-- Material provided follows --
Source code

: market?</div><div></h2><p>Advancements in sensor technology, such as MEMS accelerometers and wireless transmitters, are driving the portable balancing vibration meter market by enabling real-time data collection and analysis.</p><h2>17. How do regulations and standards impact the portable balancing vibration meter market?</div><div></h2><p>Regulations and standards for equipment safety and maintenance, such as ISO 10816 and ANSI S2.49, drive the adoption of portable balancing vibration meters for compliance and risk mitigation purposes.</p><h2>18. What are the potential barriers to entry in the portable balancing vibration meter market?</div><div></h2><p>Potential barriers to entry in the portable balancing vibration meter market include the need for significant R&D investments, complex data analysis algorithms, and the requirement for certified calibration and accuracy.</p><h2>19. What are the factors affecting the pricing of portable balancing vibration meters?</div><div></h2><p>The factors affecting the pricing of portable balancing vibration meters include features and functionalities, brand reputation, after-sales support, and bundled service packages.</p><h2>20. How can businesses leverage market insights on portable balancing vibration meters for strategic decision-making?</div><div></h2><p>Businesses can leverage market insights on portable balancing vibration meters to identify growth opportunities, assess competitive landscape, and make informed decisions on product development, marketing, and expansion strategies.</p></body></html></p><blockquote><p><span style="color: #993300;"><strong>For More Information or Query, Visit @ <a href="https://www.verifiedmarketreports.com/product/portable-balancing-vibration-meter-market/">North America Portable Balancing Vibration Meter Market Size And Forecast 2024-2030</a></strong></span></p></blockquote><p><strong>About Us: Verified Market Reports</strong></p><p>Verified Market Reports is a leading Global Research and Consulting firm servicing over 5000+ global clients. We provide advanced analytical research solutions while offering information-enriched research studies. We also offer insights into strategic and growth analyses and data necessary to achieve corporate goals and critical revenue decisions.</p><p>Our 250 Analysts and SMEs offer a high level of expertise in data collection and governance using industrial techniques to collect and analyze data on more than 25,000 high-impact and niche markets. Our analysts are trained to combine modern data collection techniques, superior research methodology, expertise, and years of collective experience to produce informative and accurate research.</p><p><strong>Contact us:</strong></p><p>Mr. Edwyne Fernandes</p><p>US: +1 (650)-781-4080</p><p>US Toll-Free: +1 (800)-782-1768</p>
-- Material provided concluded --
-- Material provided follows --
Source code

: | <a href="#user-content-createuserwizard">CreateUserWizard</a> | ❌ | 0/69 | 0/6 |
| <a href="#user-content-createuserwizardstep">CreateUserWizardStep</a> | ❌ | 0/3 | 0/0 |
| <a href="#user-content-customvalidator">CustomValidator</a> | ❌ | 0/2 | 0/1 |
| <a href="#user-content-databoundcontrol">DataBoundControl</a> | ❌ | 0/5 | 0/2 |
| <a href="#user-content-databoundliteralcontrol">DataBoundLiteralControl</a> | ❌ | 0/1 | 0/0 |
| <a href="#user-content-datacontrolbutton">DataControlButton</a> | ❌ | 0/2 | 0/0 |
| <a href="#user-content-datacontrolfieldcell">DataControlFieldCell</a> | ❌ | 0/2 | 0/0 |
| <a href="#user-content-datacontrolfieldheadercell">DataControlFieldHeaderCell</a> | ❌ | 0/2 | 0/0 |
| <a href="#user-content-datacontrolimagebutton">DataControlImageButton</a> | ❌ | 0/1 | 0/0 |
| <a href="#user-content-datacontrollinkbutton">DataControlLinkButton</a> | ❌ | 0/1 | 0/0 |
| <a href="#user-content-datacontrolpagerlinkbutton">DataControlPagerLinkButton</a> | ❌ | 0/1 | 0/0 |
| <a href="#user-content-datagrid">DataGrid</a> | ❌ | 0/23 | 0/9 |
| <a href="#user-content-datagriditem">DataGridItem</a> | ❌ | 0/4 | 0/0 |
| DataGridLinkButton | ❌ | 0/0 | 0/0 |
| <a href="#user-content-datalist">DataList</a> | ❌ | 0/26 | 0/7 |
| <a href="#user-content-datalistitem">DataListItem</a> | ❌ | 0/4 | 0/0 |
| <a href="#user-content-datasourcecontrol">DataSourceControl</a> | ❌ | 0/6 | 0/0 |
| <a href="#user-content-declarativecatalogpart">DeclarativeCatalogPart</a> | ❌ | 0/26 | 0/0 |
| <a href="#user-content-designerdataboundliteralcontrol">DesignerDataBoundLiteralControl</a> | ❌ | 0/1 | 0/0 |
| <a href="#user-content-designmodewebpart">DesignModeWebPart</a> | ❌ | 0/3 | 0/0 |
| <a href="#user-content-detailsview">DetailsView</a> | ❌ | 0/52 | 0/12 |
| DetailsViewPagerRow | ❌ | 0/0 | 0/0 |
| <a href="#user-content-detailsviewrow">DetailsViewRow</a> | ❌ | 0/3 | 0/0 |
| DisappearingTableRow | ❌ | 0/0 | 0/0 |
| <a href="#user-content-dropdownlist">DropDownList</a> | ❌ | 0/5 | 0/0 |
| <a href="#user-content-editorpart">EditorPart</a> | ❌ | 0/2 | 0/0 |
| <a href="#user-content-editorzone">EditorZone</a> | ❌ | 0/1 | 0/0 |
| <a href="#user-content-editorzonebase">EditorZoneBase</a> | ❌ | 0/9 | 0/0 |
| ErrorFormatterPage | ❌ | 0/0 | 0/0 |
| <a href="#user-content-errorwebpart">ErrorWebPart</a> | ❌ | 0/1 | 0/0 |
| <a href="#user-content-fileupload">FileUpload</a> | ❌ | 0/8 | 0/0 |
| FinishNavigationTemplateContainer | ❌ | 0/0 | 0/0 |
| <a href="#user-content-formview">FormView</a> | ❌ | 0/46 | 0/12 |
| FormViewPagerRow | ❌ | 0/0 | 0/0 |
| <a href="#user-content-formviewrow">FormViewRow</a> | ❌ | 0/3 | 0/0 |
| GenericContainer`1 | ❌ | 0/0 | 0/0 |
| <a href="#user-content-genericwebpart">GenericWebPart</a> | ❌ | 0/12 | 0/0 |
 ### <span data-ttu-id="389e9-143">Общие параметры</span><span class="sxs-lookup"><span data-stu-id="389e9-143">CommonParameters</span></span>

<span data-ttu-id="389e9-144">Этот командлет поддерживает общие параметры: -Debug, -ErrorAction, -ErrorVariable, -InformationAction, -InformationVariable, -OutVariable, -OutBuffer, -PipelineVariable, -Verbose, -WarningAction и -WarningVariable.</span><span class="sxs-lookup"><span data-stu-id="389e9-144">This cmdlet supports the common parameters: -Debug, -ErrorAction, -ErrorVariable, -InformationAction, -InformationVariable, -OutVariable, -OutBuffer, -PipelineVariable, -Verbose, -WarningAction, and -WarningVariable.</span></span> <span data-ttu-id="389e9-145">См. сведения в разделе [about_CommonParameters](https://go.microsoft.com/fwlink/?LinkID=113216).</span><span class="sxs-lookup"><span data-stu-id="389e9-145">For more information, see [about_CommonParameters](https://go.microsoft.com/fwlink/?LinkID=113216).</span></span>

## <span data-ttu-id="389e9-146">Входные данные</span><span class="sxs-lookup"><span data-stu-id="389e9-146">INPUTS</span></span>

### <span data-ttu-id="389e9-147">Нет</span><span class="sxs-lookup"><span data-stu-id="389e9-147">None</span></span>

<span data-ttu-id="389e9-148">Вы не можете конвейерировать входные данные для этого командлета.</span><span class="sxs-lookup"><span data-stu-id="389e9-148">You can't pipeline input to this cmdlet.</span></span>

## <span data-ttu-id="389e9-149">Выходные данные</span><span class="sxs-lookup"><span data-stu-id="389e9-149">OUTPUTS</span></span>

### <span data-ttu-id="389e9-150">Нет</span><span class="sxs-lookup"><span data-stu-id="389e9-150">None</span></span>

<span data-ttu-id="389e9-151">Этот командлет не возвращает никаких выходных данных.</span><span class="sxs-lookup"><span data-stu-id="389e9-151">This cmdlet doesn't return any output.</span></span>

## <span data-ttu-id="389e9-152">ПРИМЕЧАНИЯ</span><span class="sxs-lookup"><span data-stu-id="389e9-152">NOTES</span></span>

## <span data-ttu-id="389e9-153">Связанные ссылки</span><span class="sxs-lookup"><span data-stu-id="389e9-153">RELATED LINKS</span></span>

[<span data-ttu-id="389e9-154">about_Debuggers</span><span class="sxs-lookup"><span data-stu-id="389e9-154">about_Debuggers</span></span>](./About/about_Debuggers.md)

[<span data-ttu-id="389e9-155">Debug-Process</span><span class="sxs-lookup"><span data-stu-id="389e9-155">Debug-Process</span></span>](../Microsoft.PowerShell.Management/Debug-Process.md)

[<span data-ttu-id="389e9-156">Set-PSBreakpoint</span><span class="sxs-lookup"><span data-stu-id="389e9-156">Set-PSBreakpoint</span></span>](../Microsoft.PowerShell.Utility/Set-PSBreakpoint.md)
-- Material provided concluded --
Copy each line of the preceding data that contains the string "данные".

## <span data-ttu-id="389e9-146">Входные данные</span><span class="sxs-lookup"><span data-stu-id="389e9-146">INPUTS</span></span>
<span data-ttu-id="389e9-148">Вы не можете конвейерировать входные данные для этого командлета.</span><span class="sxs-lookup"><span data-stu-id="389e9-148">You can't pipeline input to this cmdlet.</span></span>
## <span data-ttu-id="389e9-149">Выходные данные</span><span class="sxs-lookup"><span data-stu-id="389e9-149">OUTPUTS</span></span>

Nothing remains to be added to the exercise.